Collected data
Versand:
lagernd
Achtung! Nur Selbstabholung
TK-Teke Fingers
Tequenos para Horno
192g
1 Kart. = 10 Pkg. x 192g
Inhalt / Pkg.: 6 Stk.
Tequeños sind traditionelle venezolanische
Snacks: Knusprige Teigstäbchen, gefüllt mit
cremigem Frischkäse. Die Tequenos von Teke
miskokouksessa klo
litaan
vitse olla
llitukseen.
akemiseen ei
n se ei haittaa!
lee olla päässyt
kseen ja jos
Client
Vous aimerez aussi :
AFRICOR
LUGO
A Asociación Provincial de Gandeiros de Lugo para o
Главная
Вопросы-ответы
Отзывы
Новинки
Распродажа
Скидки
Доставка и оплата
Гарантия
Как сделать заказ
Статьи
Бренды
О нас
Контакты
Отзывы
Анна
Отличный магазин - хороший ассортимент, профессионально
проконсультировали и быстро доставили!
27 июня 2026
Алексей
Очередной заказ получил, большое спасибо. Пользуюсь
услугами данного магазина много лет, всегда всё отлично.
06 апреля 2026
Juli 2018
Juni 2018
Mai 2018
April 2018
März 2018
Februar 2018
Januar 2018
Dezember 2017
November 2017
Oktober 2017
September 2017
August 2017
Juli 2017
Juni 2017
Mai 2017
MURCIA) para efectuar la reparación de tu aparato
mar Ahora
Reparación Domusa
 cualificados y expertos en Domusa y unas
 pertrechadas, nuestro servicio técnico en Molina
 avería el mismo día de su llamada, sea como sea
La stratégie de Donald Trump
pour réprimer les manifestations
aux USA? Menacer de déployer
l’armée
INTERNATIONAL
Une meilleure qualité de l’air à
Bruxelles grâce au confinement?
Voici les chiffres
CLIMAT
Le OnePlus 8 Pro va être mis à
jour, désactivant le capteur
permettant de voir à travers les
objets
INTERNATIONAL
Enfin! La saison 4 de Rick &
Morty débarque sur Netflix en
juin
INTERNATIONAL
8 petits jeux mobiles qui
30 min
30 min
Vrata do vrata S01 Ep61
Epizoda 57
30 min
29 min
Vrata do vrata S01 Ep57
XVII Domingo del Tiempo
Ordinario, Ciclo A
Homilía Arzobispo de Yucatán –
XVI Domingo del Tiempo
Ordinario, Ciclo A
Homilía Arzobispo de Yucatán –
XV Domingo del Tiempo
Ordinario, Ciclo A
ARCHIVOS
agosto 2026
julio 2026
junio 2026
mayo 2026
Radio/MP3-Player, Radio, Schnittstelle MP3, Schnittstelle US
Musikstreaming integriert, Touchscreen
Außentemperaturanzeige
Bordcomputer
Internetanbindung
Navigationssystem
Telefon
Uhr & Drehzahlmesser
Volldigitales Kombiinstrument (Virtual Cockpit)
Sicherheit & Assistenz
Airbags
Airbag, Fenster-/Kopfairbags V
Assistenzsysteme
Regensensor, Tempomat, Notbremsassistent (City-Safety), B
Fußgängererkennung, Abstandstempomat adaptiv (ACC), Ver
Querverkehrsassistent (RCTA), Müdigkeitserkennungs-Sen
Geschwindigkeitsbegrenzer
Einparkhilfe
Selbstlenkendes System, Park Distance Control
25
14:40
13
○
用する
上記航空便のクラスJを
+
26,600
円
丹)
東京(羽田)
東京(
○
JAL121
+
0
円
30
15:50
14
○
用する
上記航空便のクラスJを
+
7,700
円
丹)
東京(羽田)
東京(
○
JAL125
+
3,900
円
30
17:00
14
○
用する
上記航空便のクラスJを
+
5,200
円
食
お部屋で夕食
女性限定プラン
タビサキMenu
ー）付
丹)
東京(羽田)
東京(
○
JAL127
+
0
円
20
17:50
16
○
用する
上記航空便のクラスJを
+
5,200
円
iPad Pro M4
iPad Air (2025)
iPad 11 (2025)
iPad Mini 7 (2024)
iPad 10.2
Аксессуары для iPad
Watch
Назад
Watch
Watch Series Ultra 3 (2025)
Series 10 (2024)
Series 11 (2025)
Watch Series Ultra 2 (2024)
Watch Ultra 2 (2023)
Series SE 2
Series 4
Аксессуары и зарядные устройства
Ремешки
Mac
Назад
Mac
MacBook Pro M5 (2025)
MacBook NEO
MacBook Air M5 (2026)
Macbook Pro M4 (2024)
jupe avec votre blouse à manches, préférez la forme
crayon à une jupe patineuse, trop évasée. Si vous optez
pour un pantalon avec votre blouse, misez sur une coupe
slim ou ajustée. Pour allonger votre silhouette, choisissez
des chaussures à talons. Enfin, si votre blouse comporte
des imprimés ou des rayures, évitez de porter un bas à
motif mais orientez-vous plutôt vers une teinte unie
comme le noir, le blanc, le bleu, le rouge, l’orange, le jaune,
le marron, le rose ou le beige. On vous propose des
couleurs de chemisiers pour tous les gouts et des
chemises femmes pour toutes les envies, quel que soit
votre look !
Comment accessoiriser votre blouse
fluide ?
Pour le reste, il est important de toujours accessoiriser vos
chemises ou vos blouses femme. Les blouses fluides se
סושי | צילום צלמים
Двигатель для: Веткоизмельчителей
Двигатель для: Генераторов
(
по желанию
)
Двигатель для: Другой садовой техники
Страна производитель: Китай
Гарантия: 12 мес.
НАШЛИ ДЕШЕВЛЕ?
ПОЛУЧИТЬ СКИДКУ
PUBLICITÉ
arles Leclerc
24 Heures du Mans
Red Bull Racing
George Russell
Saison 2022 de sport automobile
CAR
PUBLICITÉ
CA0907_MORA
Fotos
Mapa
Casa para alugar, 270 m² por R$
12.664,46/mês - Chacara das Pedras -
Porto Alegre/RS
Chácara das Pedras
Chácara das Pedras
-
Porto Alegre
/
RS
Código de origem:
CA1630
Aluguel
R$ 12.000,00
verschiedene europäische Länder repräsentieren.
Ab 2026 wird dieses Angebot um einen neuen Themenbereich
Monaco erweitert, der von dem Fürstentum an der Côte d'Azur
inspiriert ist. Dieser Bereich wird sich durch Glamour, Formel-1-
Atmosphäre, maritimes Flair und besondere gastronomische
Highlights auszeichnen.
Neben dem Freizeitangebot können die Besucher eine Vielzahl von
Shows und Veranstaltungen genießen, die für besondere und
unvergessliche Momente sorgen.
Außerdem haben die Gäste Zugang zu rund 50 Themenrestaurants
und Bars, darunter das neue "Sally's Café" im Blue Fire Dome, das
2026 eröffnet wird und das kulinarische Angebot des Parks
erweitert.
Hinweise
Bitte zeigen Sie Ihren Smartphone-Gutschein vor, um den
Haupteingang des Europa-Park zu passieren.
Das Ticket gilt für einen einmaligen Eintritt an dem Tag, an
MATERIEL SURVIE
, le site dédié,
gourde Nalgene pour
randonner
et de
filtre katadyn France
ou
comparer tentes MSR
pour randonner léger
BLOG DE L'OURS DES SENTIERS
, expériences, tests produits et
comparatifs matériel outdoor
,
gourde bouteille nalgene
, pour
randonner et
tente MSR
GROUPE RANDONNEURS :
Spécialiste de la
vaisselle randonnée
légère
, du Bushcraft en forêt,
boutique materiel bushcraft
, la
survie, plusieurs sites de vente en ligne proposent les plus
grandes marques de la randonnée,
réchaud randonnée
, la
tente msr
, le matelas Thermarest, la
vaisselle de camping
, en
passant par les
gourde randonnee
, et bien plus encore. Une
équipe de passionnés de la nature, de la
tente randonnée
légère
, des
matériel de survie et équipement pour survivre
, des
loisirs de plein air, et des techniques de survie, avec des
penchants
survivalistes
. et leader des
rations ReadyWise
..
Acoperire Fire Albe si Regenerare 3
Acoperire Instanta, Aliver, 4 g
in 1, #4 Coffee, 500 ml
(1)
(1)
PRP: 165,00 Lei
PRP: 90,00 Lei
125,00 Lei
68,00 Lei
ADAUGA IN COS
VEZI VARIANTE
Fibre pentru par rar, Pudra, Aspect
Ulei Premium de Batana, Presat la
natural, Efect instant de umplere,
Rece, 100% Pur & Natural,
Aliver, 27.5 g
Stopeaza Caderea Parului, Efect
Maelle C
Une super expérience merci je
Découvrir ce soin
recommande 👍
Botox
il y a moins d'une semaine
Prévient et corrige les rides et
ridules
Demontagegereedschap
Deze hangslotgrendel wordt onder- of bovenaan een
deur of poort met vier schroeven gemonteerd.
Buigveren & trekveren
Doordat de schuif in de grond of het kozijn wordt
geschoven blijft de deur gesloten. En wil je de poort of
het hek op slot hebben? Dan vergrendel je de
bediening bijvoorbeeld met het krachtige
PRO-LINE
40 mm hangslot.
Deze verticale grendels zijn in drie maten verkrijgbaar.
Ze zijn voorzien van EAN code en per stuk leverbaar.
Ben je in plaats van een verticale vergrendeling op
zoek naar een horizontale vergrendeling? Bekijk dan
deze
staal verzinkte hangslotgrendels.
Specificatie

#### Written task
Filter the data above by the word "wordt" and copy every line that matches.

#### Written answer
Deze hangslotgrendel wordt onder- of bovenaan een
Doordat de schuif in de grond of het kozijn wordt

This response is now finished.